Si è chiusa a Firenze la festa del Partito Democratico e l’autunno della politica italiana si preannuncia tiepido. Le sorprese non sono mancate, tra tentativi di regicidio e rilancio di un progetto che fino ad oggi stentava a decollare.

Emergono per forza e per intensità soprattutto gli applausi a Veltroni. Un discorso intenso, il suo, che ha messo a tacere molte delle critiche – alcune ingenerose a dire il vero – che avevano animato la vigilia di questa festa – dibattito. Vincitori e perdenti, ora, si confronteranno alle corde. Ne esce piuttosto male Artuto Parisi; non in assoluto, beninteso. La sua stoffa di politico di razza non si discute, la sua caparbia ostinazione verso un progetto ulivista morto e sepolto nelle coscienze sì. L’ex ministro della difesa ha attaccato il leader, ne ha evidenziato lo schema tattico troppo debole di fronte ad un capo del governo agguerrito come non mai. Ne esce maluccio anche Franco Marini, il cui tentativo di rosicchiare un posto di vertice nell’organigramma all’ex loft è stato troppo evidente. E pensare che, appena quaranta giorni fa, l’astuto abruzzese aveva aiutato Massimo D’Alema a fondare l’associazione ReD, una vera e propria corrente, un partito nel partito, che – scommettiamo – sarà poi il motore di un progetto di riforma del PD dall’interno quando e se Veltroni dovesse fallire. Bene, per l’appunto, D’Alema, che ha il pregio di parlar chiaro. L’ex ministro degli esteri ha invocato una discontinuità già dall’autunno, vorrebbe un congresso con tutti i crismi – inclusa la conta delle tessere – e la elezioni ricorrente degli organismi dirigenti. La sua disponibilità a rientrare dalla finestra nella organizzazione di partito è stata chiara sin dalle prime battute. Così come, a marcare sul sentiero della discontinuità è stato Francesco Rutelli, che dopo un po’ di purgatorio vuole rientrare nell’agone – ed ha contenuti e mezzi importanti per farlo.

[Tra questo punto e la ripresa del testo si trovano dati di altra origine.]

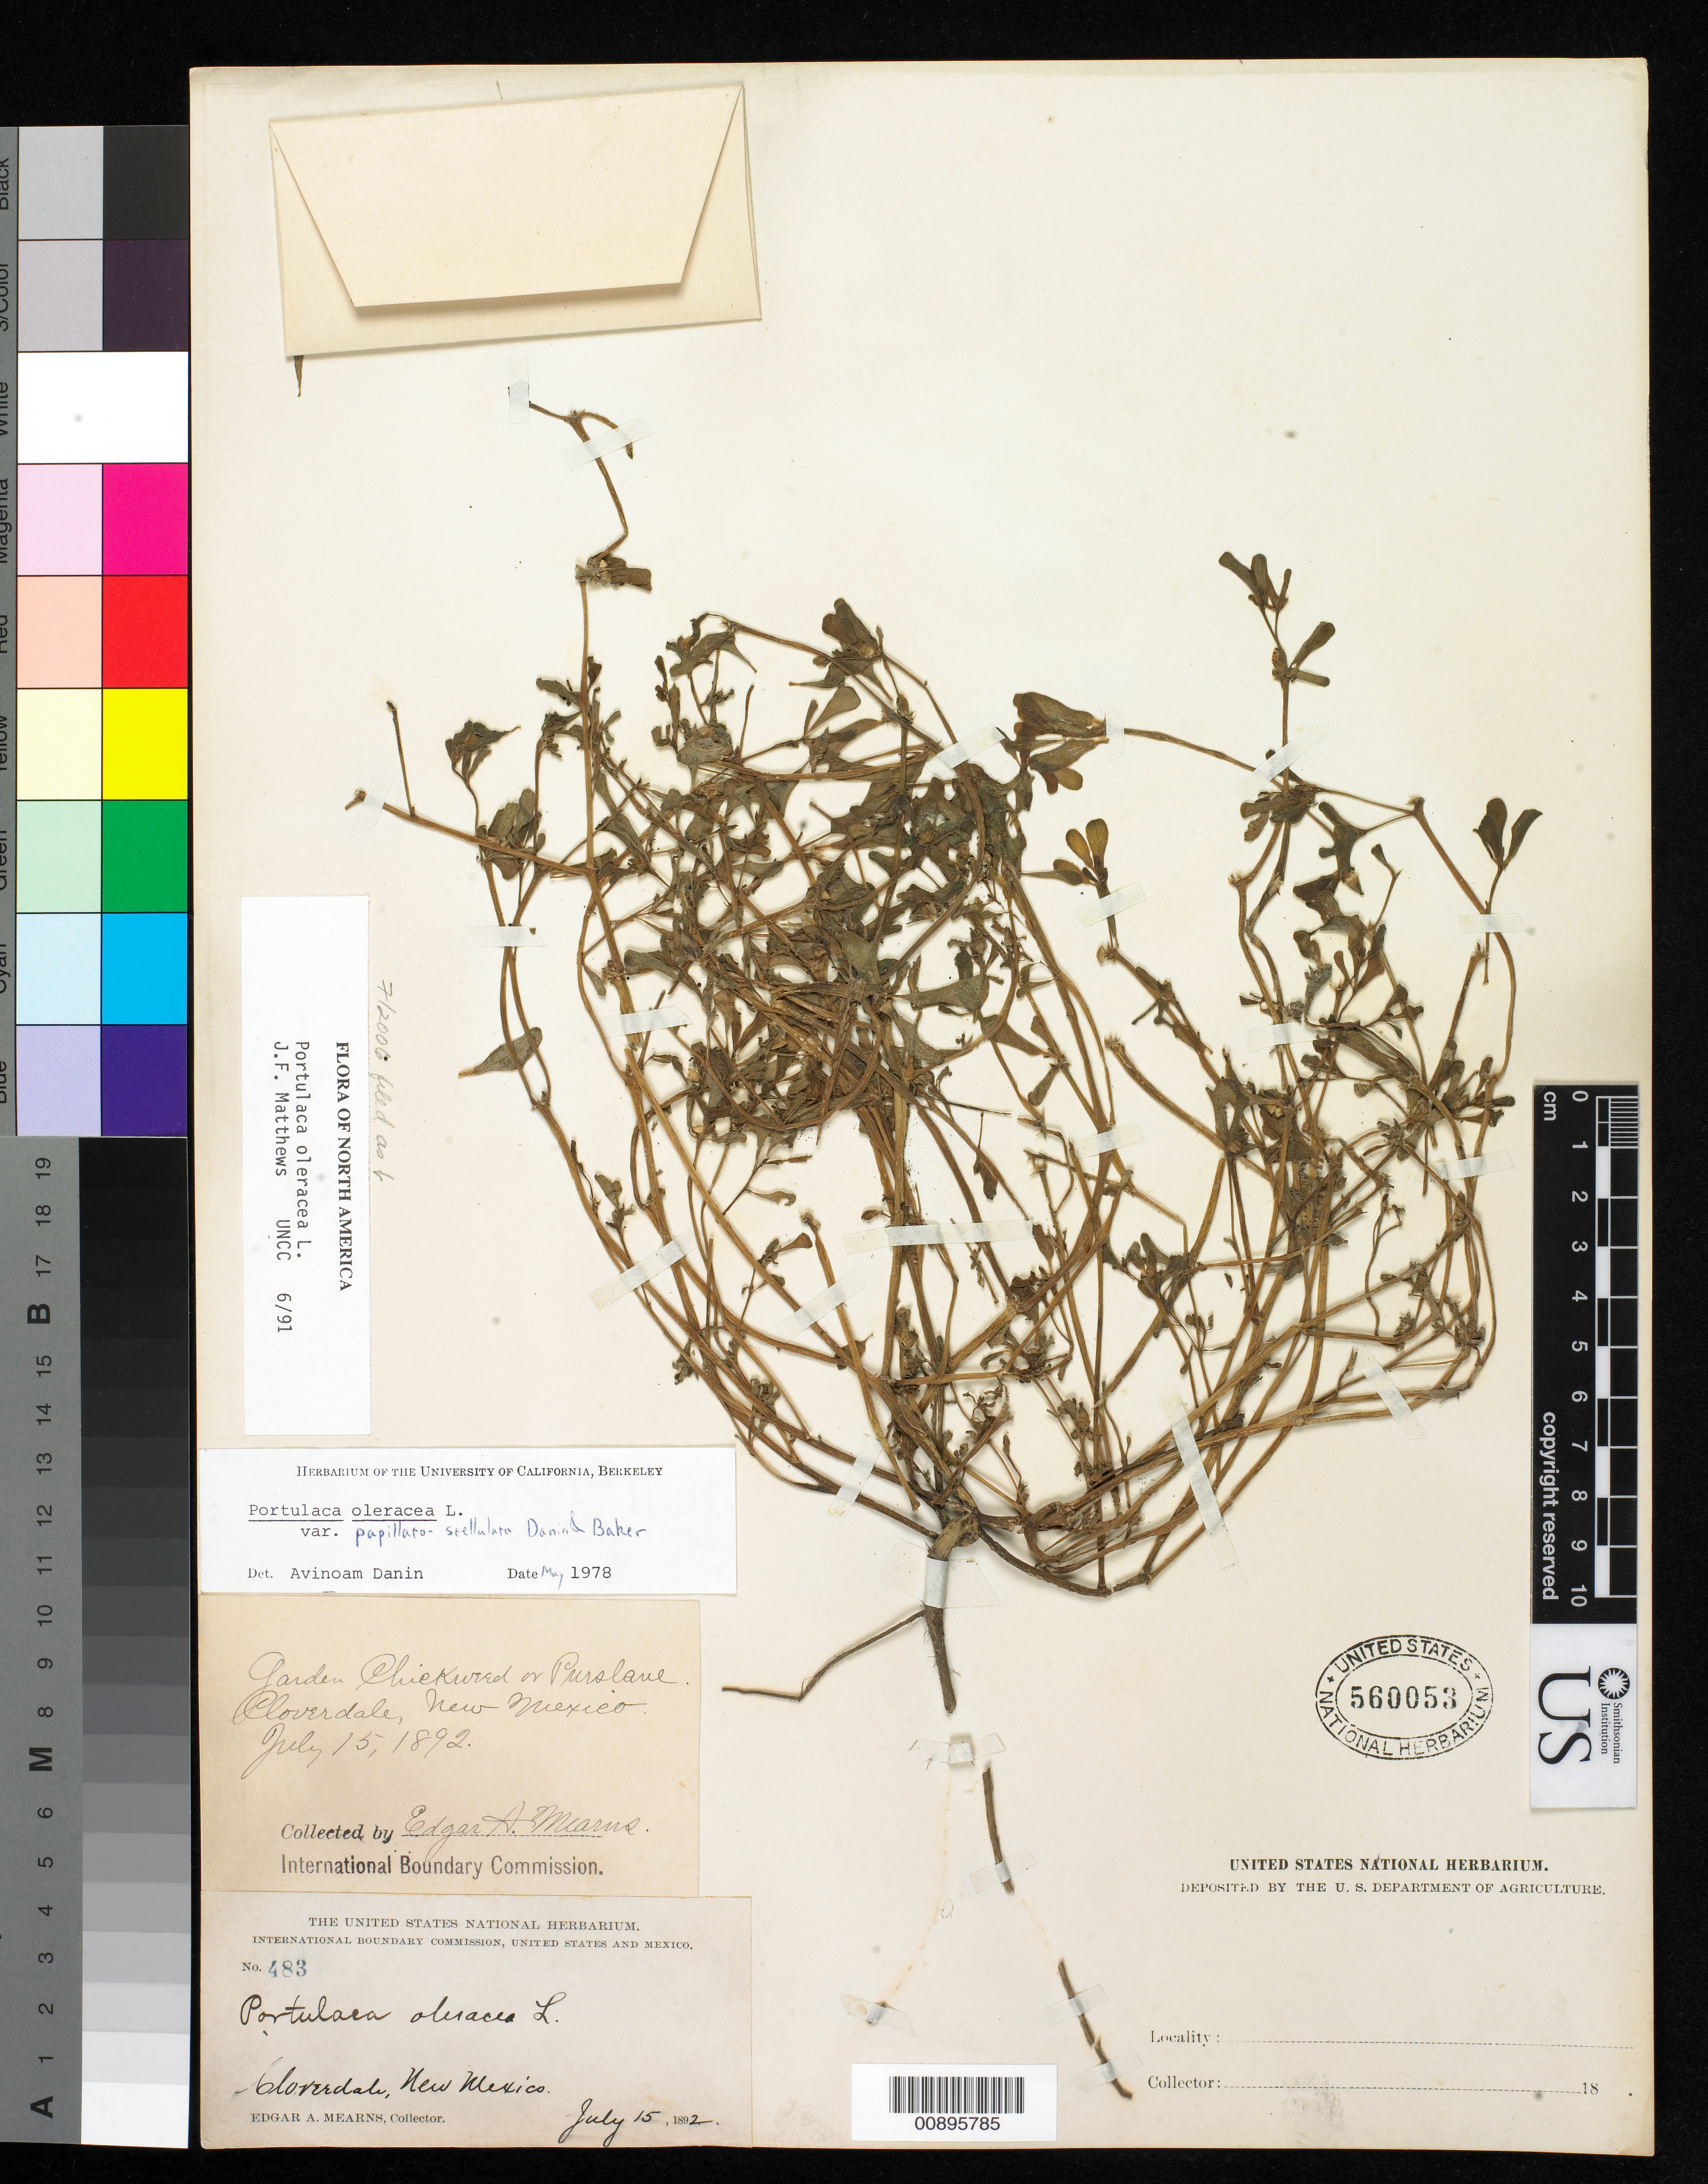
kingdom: Plantae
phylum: Tracheophyta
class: Magnoliopsida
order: Caryophyllales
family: Portulacaceae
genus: Portulaca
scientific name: Portulaca oleracea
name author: L.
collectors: E. A. Mearns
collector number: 483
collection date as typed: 15 Jul 1892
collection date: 1892-07-15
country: United States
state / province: New Mexico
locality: Cloverdale, New Mexico.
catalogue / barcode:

Le altre fronde, i cespugli, i rami sono stati tutto sommato in silenzio, nell’attesa di capire quale fosse la posizione del leader. E Veltroni non si è fatto attendere, è apparso in forma come raramente è accaduto in questi ultimi mesi, ha addirittura acceso la folla su un paio di passaggi – quelli meno obamiani, tra l’altro.



Il suo discorso ha un senso chiaro: Veltroni non ha alcuna intenzione di abbandonare la prospettiva del dialogo con l’attuale maggioranza, ma al contempo vuole preparare il terreno per una possibile riscossa, che dovrebbe cominciare proprio dalle prossime elezioni europee. Un’arma a doppio taglio, perché la sconfitta a quelle elezioni potrebbe significare anche il capolinea per l’ex sindaco della Capitale. Ma sui contenuti c’è stato un passo in avanti: giustizia, scuola, socialità, solidarietà e tasse. Temi declinati da Veltroni con una inconsueta chiarezza. Mancano all’appello però due temi essenziali per il futuro del PD. Il primo è relativo alla sua struttura costitutiva, alla questione delicata del “partito fluido”, che molti considerano perdente. Per ora il compromesso c’è: le tessere sono già disponibili e il congresso servirà anche a contarle. Ma il loro numero e la loro consistenza non saranno parametri sufficienti. Come a Piazzetta Cuccia, anche nel PD le quote si peseranno, piuttosto che contarsi.



Infine, c’è la grande questione delle alleanze. E su questo la distanza appare incolmabile. Veltroni continua a coltivare il sogno della autosufficienza elettorale, delle mani libere; o comunque di alleanze ritagliate sulla piena convergenza di programma. Così facendo, il leader del PD ha definitivamente disconosciuto l’apparentamento con Di Pietro, ammettendo un errore tattico che sta costando parecchio al Partito Democratico. Altri – Letta, Rutelli – vorrebbero subito l’alleanza con Casini e l’UDC. Prima, almeno, che le sirene berlusconiane tornino a farsi sentire.

Altri ancora, infine, stanno pensando ad un allargamento del raggio a sinistra, dove hanno ancora buoni amici.

No news, good news verrebbe da commentare. Ma qualche novità da questa festa del PD è uscita fuori. Vedremo se sarà sufficiente e far tornare il popolo della sinistra a sognare.